Job:
Filter the listing below, please, and copy only the lines with the word "Cyclobutrifluram".

The input:
============================================================

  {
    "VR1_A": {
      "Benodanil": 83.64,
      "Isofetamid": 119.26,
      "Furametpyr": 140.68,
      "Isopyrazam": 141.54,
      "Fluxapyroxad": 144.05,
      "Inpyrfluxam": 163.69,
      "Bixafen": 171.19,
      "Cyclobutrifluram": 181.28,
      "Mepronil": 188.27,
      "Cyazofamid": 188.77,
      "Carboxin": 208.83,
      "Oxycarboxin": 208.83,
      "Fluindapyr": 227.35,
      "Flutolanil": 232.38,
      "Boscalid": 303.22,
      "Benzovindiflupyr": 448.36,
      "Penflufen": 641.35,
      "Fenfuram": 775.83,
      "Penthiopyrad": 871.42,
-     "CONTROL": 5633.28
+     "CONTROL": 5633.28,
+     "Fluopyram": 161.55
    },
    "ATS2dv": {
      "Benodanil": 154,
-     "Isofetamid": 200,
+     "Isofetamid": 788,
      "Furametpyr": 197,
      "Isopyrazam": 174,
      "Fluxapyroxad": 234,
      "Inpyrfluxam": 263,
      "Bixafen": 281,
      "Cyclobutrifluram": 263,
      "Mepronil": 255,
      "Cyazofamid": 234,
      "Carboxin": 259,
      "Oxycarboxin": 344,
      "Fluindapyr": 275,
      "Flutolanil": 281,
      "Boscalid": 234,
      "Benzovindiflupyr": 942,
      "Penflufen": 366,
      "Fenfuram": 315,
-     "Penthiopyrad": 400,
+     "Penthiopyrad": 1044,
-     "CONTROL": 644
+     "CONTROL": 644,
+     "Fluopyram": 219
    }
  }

============================================================

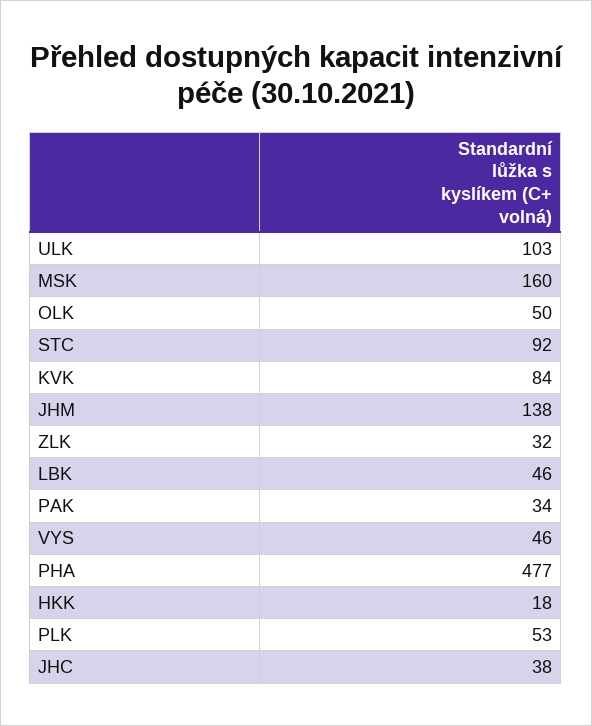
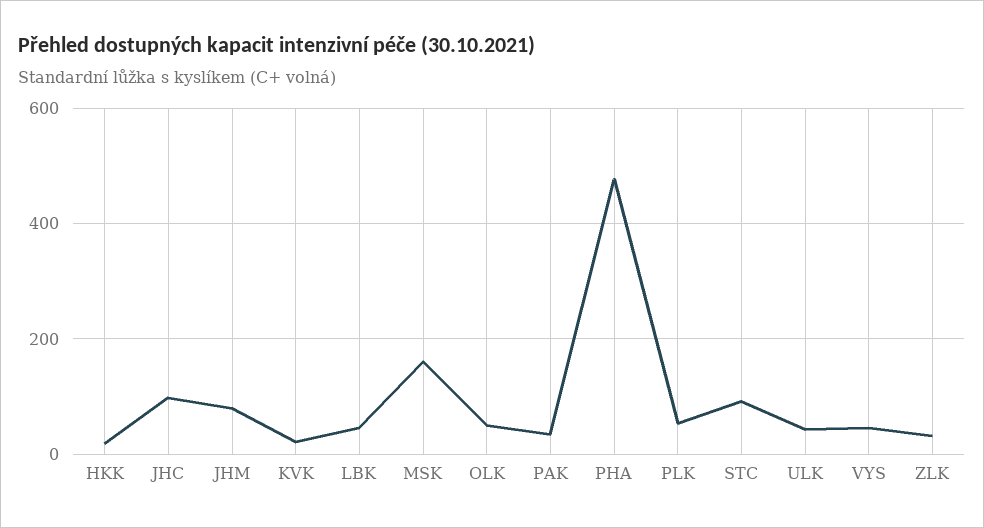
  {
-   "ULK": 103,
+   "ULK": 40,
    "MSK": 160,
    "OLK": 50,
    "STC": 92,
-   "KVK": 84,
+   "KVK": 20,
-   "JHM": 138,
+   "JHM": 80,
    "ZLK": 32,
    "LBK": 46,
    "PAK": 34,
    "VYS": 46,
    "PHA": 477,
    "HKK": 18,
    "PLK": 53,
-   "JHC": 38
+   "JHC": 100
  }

============================================================

Solved exercise:
      "Cyclobutrifluram": 181.28,
      "Cyclobutrifluram": 263,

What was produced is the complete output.